Your objective
Go through the listing below, count the lines that contain "root", and state the number alone.
++++++
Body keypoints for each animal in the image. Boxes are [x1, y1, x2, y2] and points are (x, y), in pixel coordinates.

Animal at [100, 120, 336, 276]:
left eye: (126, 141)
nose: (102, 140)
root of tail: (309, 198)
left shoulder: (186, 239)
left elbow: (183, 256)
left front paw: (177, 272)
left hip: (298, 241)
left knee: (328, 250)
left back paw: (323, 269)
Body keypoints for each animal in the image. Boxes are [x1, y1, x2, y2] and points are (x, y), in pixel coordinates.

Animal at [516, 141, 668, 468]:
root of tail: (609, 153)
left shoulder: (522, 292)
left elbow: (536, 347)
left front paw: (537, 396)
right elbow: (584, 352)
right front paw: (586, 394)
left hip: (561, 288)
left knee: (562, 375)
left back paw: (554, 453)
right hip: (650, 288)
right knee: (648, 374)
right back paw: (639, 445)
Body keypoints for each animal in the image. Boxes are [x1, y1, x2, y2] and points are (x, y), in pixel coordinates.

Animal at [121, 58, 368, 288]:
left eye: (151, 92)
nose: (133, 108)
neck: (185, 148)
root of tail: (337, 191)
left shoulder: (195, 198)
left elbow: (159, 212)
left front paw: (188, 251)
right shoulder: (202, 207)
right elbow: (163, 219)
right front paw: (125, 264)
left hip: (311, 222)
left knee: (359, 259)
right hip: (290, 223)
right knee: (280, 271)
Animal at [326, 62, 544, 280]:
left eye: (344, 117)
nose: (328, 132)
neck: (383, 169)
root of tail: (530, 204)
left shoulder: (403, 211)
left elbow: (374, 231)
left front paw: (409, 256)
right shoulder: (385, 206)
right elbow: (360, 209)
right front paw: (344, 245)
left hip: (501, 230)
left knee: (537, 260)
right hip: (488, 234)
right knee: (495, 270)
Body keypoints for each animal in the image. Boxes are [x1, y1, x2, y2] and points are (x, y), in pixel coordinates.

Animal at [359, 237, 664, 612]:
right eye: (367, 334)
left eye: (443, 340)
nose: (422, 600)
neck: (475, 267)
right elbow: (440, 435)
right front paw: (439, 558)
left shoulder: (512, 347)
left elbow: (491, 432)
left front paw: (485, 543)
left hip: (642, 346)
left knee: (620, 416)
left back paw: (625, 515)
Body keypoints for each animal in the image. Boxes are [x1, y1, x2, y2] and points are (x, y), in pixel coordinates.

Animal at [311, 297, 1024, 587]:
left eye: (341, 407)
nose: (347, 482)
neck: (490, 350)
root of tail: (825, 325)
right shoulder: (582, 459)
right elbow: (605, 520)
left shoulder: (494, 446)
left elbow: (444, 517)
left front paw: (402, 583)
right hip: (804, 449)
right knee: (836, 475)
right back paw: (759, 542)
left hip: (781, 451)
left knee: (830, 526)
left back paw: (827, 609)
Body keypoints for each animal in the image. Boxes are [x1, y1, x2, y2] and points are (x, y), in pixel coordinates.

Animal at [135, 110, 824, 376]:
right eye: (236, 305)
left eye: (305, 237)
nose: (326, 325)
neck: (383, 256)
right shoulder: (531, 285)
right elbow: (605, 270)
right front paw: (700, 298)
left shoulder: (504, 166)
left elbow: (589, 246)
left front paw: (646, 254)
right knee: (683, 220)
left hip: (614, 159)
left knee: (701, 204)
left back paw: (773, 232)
++++++
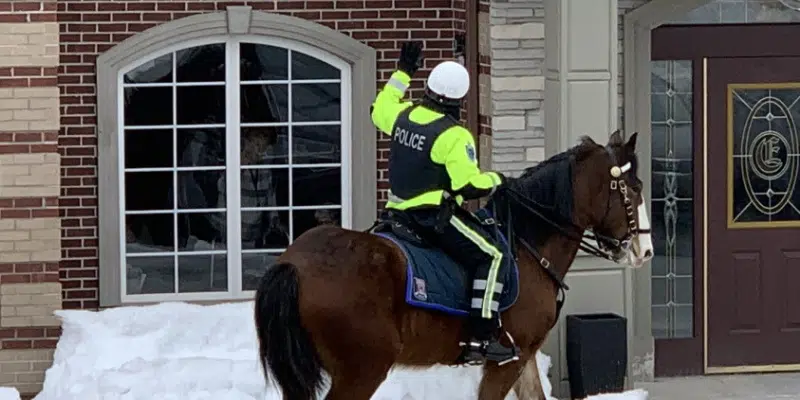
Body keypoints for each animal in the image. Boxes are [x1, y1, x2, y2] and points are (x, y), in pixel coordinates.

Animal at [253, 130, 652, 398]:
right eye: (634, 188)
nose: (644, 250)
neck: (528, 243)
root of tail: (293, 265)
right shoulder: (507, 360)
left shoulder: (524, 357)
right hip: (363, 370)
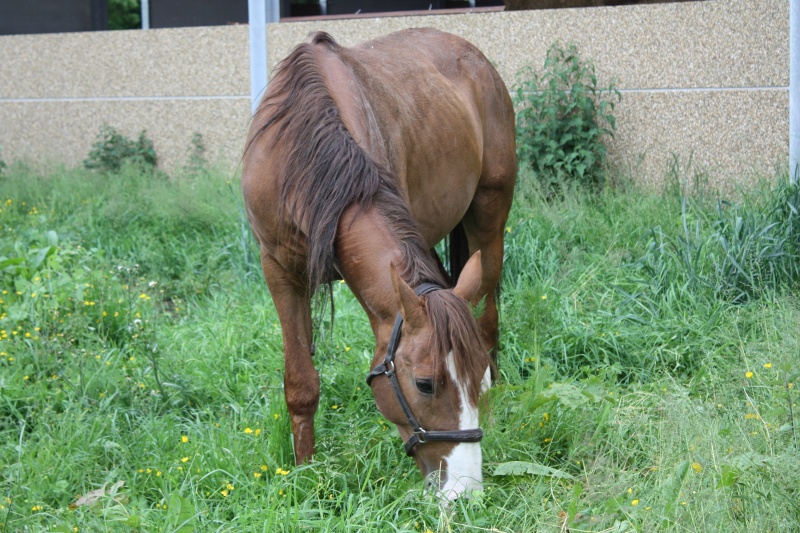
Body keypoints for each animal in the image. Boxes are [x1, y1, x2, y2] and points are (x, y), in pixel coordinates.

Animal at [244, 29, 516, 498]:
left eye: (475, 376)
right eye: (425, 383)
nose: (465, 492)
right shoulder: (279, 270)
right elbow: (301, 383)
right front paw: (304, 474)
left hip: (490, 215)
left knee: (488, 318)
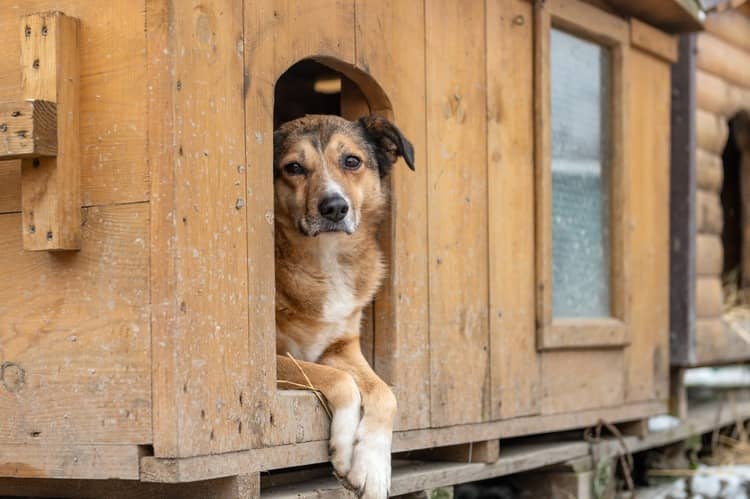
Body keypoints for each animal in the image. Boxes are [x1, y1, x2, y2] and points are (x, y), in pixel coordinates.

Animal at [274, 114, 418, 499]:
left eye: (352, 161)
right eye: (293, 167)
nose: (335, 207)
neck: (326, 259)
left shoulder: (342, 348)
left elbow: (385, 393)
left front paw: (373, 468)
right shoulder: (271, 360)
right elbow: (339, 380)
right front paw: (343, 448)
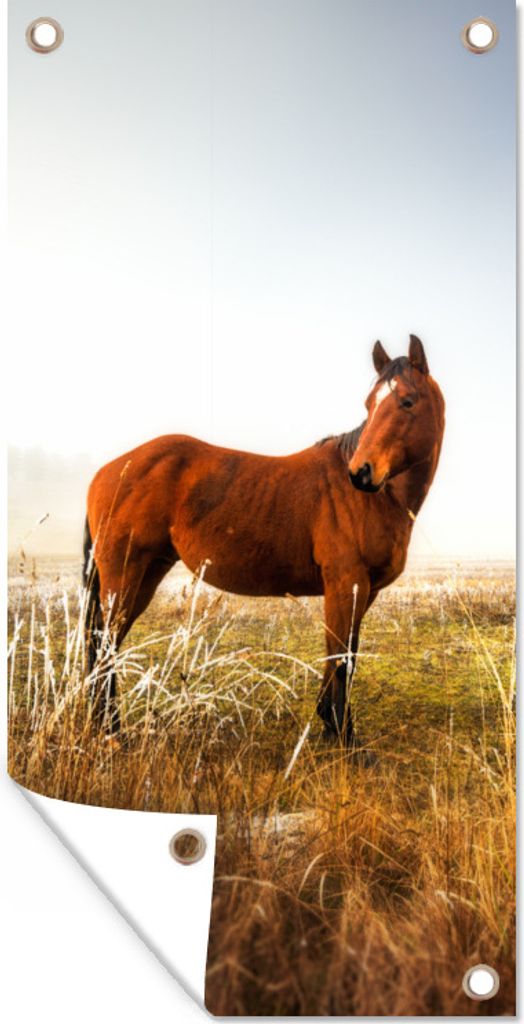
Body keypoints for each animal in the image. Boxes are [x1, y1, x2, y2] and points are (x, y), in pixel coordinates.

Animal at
++++++
Task solution
6